Mist over the lower plants of the mountain that grow at such altitudes: red hot pokers, tall lobelias, ferns and others unknown to me. PHOTO/RUPI MANGAT

What you need to know:

  • At the end of the concrete, we took a turn into a narrow muddy track through the mountain forest. It’s magical with more groves of red hot pokers and the spectacular hagenia trees with their sculpted trunks and branches, draped thick with green moss and a lichen hanging like wisps of an old man’s beard. It is a sign of unpolluted air.
  • The path got steeper and wetter with huge granite boulders strewn on the grass.  I caught sight of raptors gliding in the high skies and envied the lightness of flight while in the thick undergrowth; cute little mice  scurried around scouring for food.
  • It’s a great achievement because Trip Advisor’s polls are based on people giving independent opinions on their website. The warden also told us about the fence that’s being erected around the park. So far 53 kilometres have been fenced, but there are still 450 kilometres to go.

It was supposed to be a two-kilometre hike up from Met Station to the moors of Mount Kenya.

In my mind’s eye I pictured us – that’s Carmen Russell-Sluchansky, a freelance journalist covering a piece for the National Geographic about the great apes, and I – basking in the sun enjoying a picnic and steaming hot coffee.

We drove off from  the Batian guest house, after a leisurely breakfast on the verandah with a backdrop of the peaks of Mount Kenya standing against the bluest of skies with the sun casting a happy warmth on the day.

The road to Met Station nine kilometres away is lined with bamboo, towering podo trees and a rich unbroken tree canopy in the valleys.

In a split second a brilliant white in the green canopy of the tall trees caught my eye: the tail of a colobus monkey draped on a branch.

The mother and child foraged on the leaves of the tree undisturbed while we watched silently below. We parked the car at Met Station and took for the moors.

Two kilometres is an easy distance and I distracted myself with the beauty of the landscape. The plan was to spend an hour going up, an hour for a picnic and an hour for the descent.

The concrete path leads to tall trees, bamboos and the lower plants of the mountain that grow at such altitudes – red hot pokers, tall lobelias, ferns and others whose names I don’t know.

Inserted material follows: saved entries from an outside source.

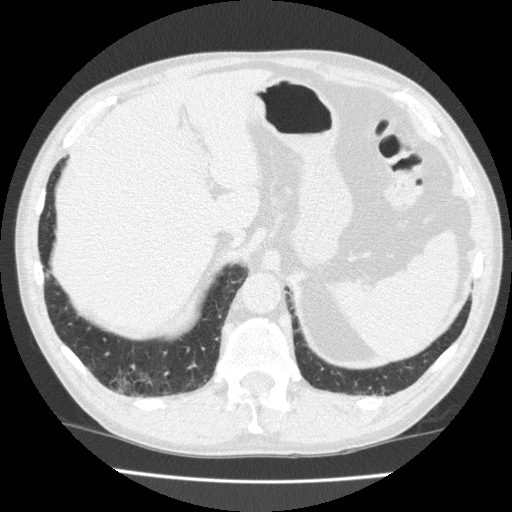
Chest CT (low-dose screening protocol), one axial image; first (baseline) screen; lung window (W 1500 / L -600 HU); standard (soft-tissue) reconstruction kernel (FC10); slice 185 of 226 in the series. Male, age 70 years at enrolment. Current smoker at enrolment.
Expert reader's lesion annotation, box from (x=112, y=360) to (x=161, y=399) px. Screening reader's record for this exam: no non-calcified nodule ≥4 mm recorded. Official screen result: negative screen, significant abnormalities not suspicious for lung cancer. Participant outcome: lung cancer diagnosed 503 days after this screen (after the second annual screen) — squamous cell carcinoma, NOS, right lower lobe, moderately differentiated (G2), stage IA (AJCC 6th edition), 20 mm at pathology.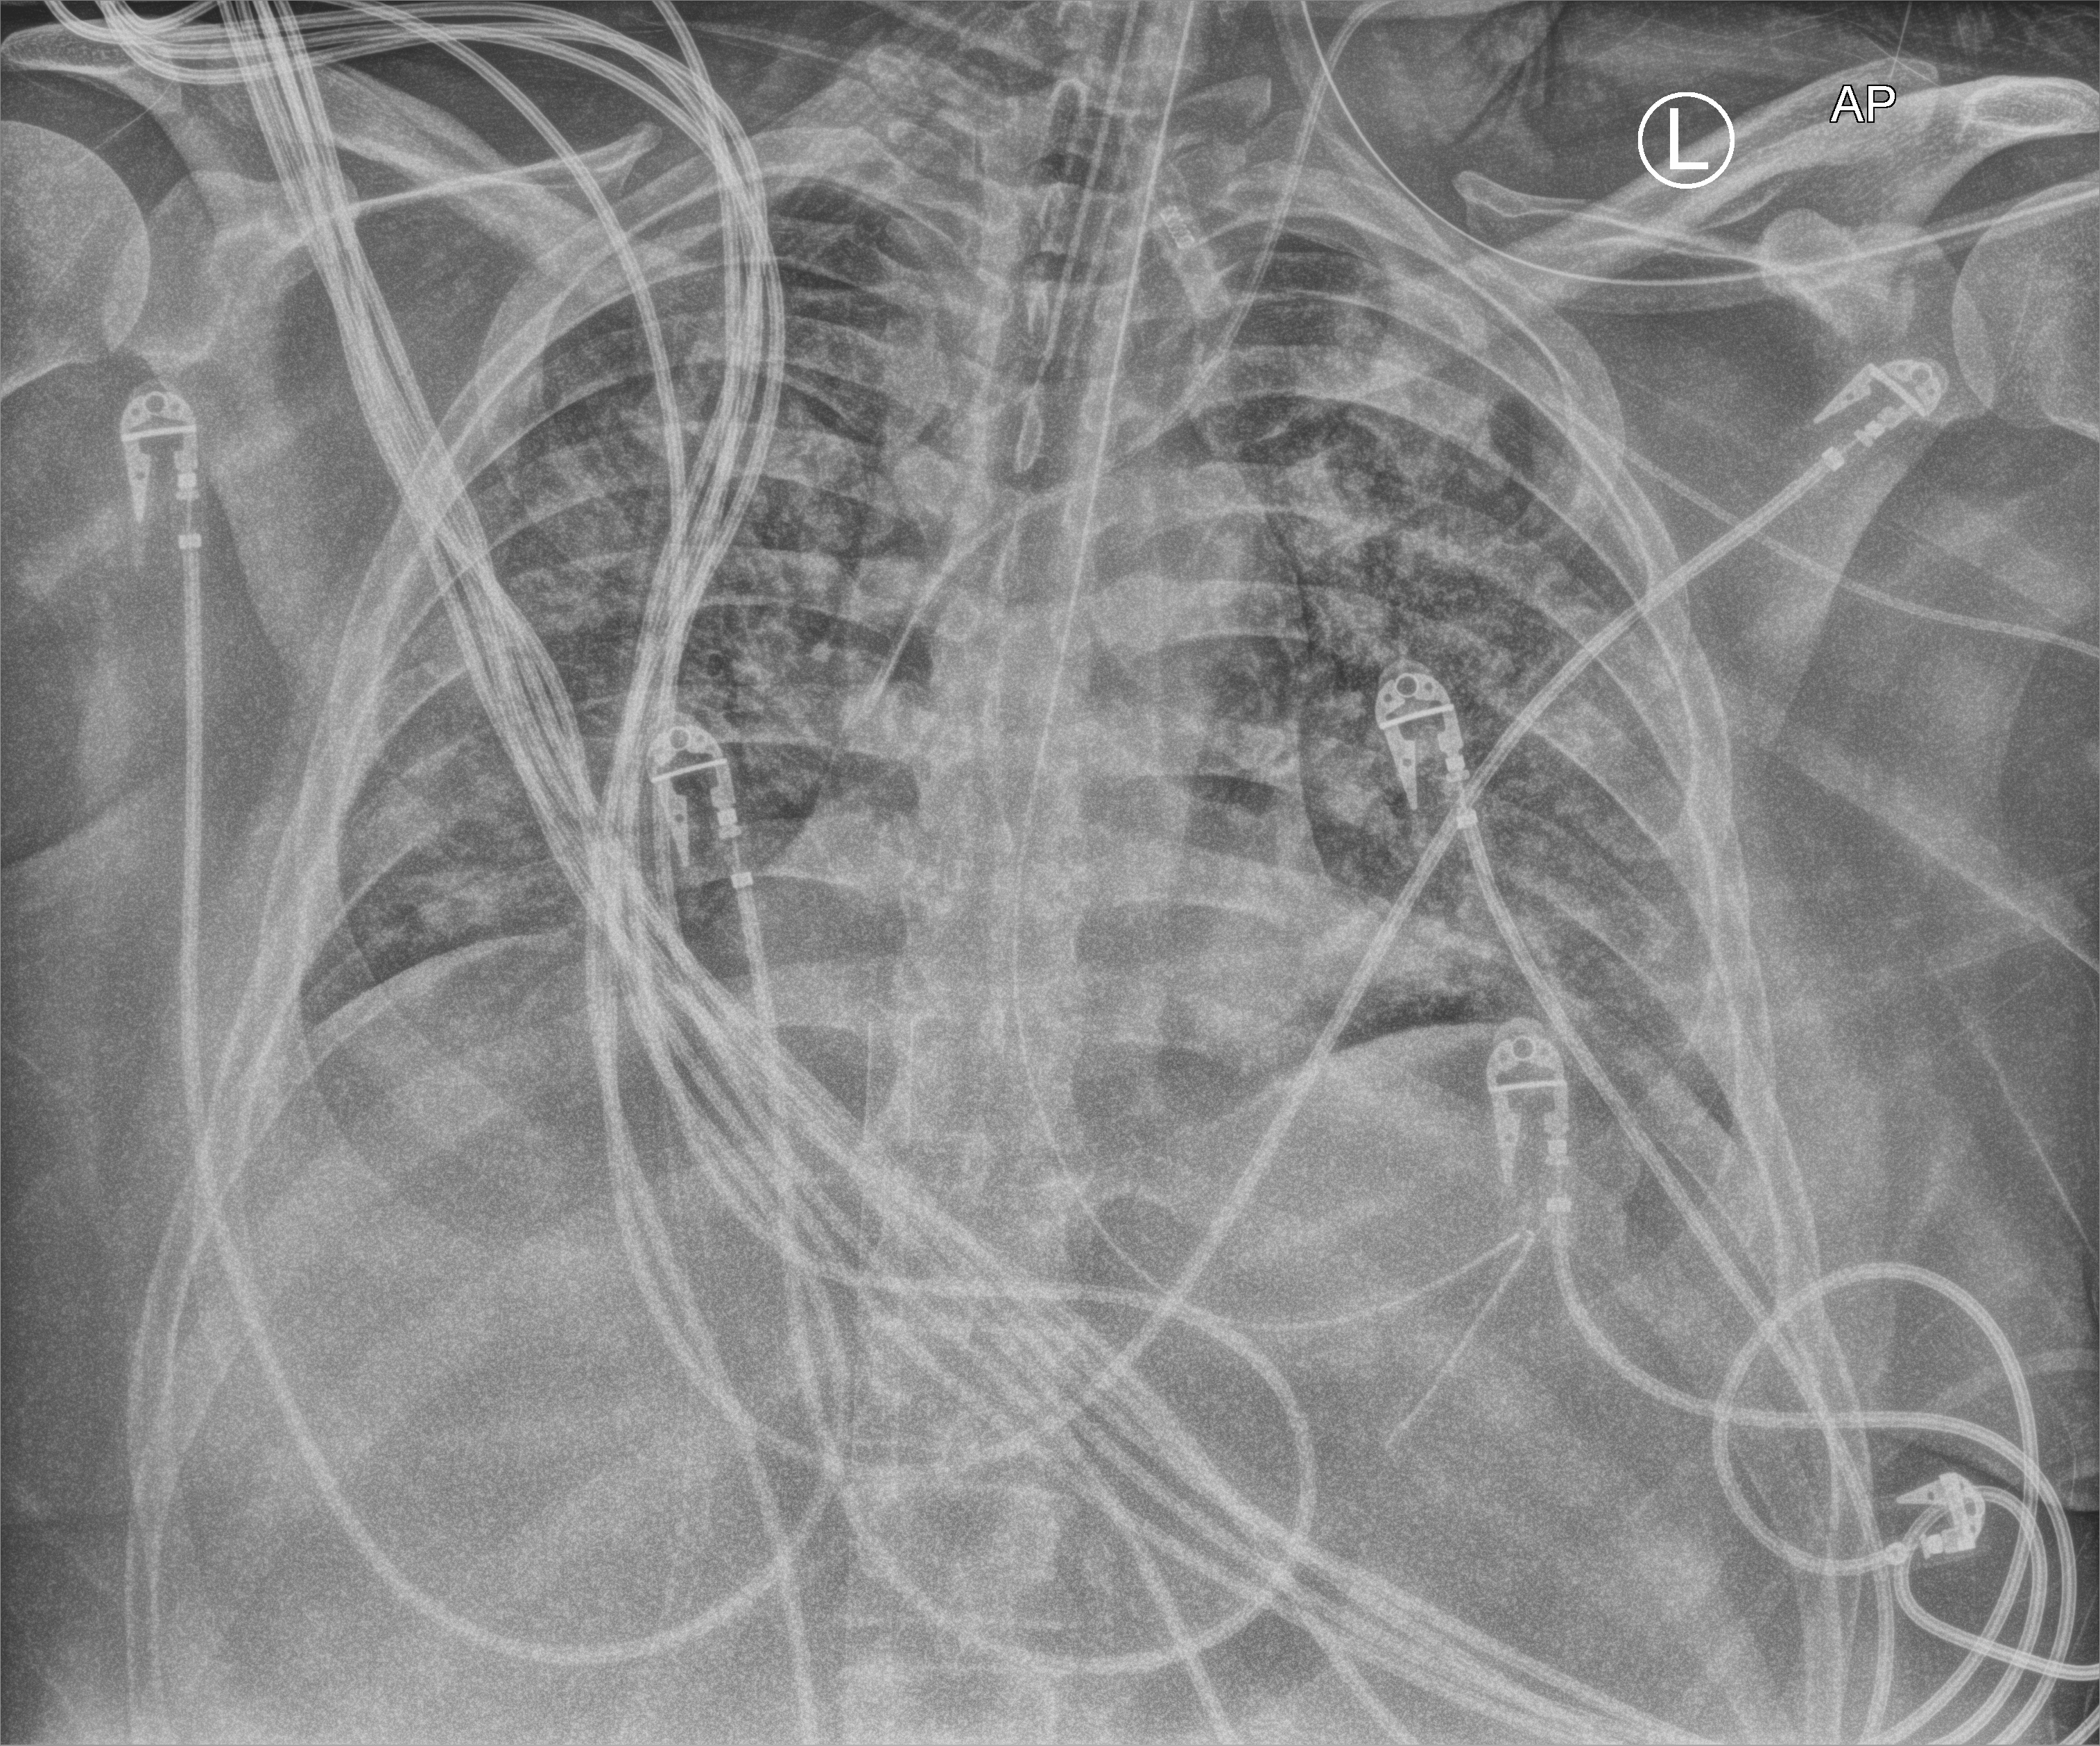
Portable chest radiograph; anteroposterior (AP) projection. Patient hospitalised with COVID-19, aged 18–59 years.
Admission-level facts for this patient (not findings on this image; timing relative to this image not recorded):
- chronic kidney disease (admission record): no
- mechanically ventilated during this hospital stay: yes
- length of hospital stay: 15 days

At the end of the concrete, we took a turn into a narrow muddy track through the mountain forest. It’s magical with more groves of red hot pokers and the spectacular hagenia trees with their sculpted trunks and branches, draped thick with green moss and a lichen hanging like wisps of an old man’s beard. It is a sign of unpolluted air.

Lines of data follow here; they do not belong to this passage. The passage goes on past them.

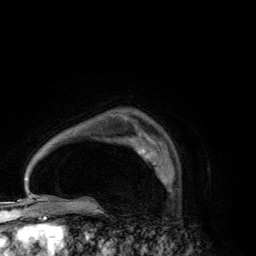
Breast MRI (dynamic contrast-enhanced), one axial slice. Slice 94 of 134 in the series (ordered by position). Cropped to one breast. Dynamic contrast-enhanced series, time point 2 of 6 at this slice position (early post-contrast). 3 T. TE 2.8 ms, TR 7.7 ms. 1.2 mm slice thickness. 256 × 256 image matrix, field of view 170 × 170 mm. Female patient.
Annotated regions visible in this slice (semi-automatic segmentation, software-assisted and operator-edited):
- enhancing-tissue mask used for the functional tumour volume (all voxels passing the contrast-enhancement thresholds inside the analysis volume; usually the tumour): bounding box [x1, y1, x2, y2] px = [130, 138, 170, 183]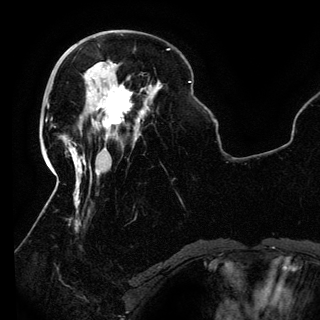
Breast MRI (dynamic contrast-enhanced), one axial slice; slice 42 of 150 in the series (ordered by position); cropped to one breast; dynamic contrast-enhanced series, time point 2 of 6 at this slice position (early post-contrast); 3 T; TE 4.2 ms, TR 7.9 ms; 1.2 mm slice thickness; 320 × 320 image matrix, field of view 250 × 250 mm. Female patient.
Annotated regions visible in this slice (semi-automatic segmentation, software-assisted and operator-edited):
- enhancing-tissue mask used for the functional tumour volume (all voxels passing the contrast-enhancement thresholds inside the analysis volume; usually the tumour): box from (x=88, y=85) to (x=133, y=137) px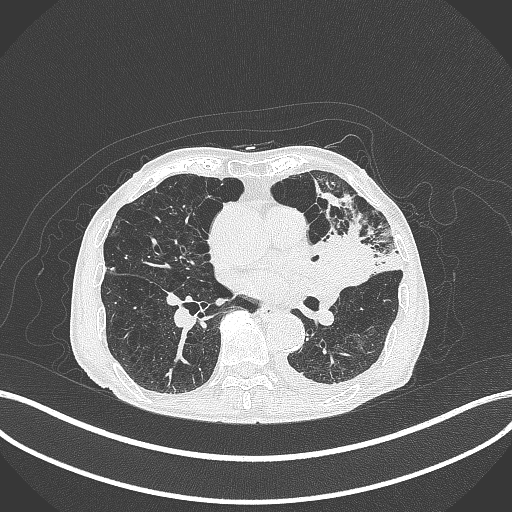
Chest CT, one axial slice. Slice 182 of 385 in the series (ordered by position). 120 kVp. Lung window (W 1500 / L -600 HU). 512 × 512 image matrix, field of view 400 × 400 mm. Male patient, age 90 years or older. From the clinical record (not read from this slice): clinical TNM (as recorded): T2b N1 M0.
Structures marked on this image (rectangle marked by the reading radiologist):
- lung tumour (recorded histology: squamous cell carcinoma): bounding box <319,231,375,290> (left, top, right, bottom; pixels)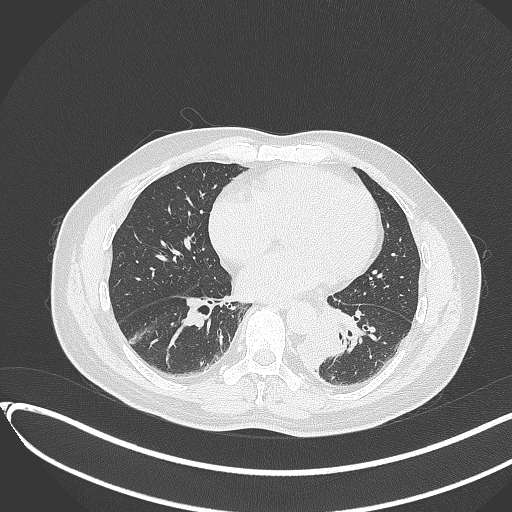
Chest CT, one axial slice; slice 135 of 417 in the series (ordered by position); reconstruction kernel B70f; lung window (W 1500 / L -600 HU); 512 × 512 image matrix. Male patient, age 54 years. From the clinical record (not read from this slice): clinical TNM (as recorded): T3 N0 M0.
Outlined on this slice (bounding box drawn by a radiologist):
- lung tumour (recorded histology: squamous cell carcinoma): bounding box <299,325,349,370> (left, top, right, bottom; pixels)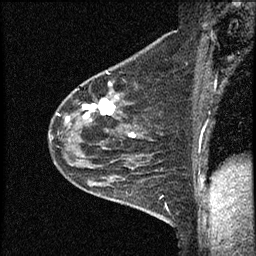
Breast MRI (dynamic contrast-enhanced), one sagittal slice. Position 44 of 60 along the scan axis. Dynamic contrast-enhanced study with each time point stored as its own series, time point 2 of 4 at this slice position (early post-contrast, ordered by acquisition time). 1.5 T. TE 4.2 ms, TR 17.6 ms. 256 × 256 image matrix, field of view 200 × 200 mm. Female patient, age 53 years. From the clinical record (not read from this slice): setting: breast cancer imaged before/during neoadjuvant chemotherapy; receptor status: HR-positive, HER2-negative.
Structures marked on this image (semi-automatically segmented with operator editing):
- analysis volume of interest (the breast-tissue region the enhancement analysis was run in; not a lesion): bounding box [x1, y1, x2, y2] px = [48, 69, 156, 199]
- tumour enhancement mask (voxels above the 100 % enhancement threshold inside the analysis volume of interest): [66, 83, 135, 137]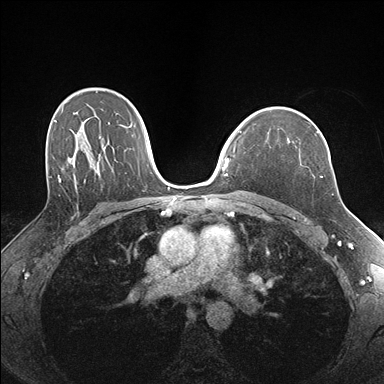
Breast MRI (dynamic contrast-enhanced), one axial slice. Slice 114 of 176 in the series (ordered by position). Dynamic contrast-enhanced series, time point 2 of 7 at this slice position (early post-contrast). 1.5 T. TE 1.5 ms, TR 4.1 ms. 1.1 mm slice thickness. 384 × 384 image matrix. Female patient.
Outlined on this slice (semi-automatic segmentation, software-assisted and operator-edited):
- enhancing-tissue mask used for the functional tumour volume (all voxels passing the contrast-enhancement thresholds inside the analysis volume; usually the tumour): bounding box <287,131,329,177> (left, top, right, bottom; pixels)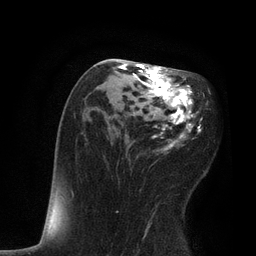
Breast MRI, one axial slice. Position 43 of 80 along the scan axis. Cropped to one breast. Dynamic contrast-enhanced series, time point 2 of 7 at this slice position (early post-contrast). 3 T. TE 2.1 ms, TR 4.7 ms. 256 × 256 image matrix. Female patient.
Structures marked on this image (semi-automatic segmentation, software-assisted and operator-edited):
- enhancing-tissue mask used for the functional tumour volume (all voxels passing the contrast-enhancement thresholds inside the analysis volume; usually the tumour): bounding box (x1, y1, x2, y2) in pixels: (115, 59, 207, 213)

The path got steeper and wetter with huge granite boulders strewn on the grass.  I caught sight of raptors gliding in the high skies and envied the lightness of flight while in the thick undergrowth; cute little mice  scurried around scouring for food.

NOWHERE IN SIGHT

But the moorland was nowhere in sight, even though it seemed as if we had hiked thousands of miles.

We reached the burnt forest of hagenia, where the charred trees looked like surreal sculpts with the mist descending on us.

What had promised to be a sunny day, had dramatically changed in a matter of minutes and with the mist  engulfing us, everything was invisible a few feet beyond us.

A group of porters appeared through the mist. They said the moorland was a 30-minute hike from where we were, but that was at their speed.

With my speed, it would take me more than an hour, but Carmen made it up there. I gulped down steaming hot coffee while enjoying a few minutes of watching the mist and then decided to return to base and leave the moorland for another time.

Six hours later we were nearly back at Met Station. The mist had vanished but the clouds were heavy.

“Mount Kenya National Park has been awarded a certificate of excellence by Trip Advisor,” beamed Simon Gitau Ngugi the warden of the national park, showing us the certificate.

It’s a great achievement because Trip Advisor’s polls are based on people giving independent opinions on their website. The warden also told us about the fence that’s being erected around the park. So far 53 kilometres have been fenced, but there are still 450 kilometres to go.

“There will be space in the fences for the elephants to migrate in and out using the corridors like Ngare Ndare,” he continued.

“Poaching is also down. For most of this year, we have had no carcasses whereas previously we had on average four elephants poached every month.” This success is partly because the local communities also fight against poaching.

Simon also told us that the bongo, an ivory-horn tipped antelope, might possibly be found on the mountain. The antelope was once a common sight in the high mountain forests, but poaching took its toll and most populations became extinct in massifs like Cherangani, Eburru and the Mau. Seeing free bongos on the high mountain would be something worth celebrating.

SCALING THE HEIGHTS

You can take a day hike up the mountain, or take several days to scale the peaks or visit the spectacular mountain lakes. Log on to the Kenya Wildlife Service website for a list of guest houses, bandas and camp sites – www.kws.org or email: [email protected]

They are great value for money. Batian Guest House, where we stayed, has four bedrooms and a fully furnished kitchen. All you need to carry is food to cook.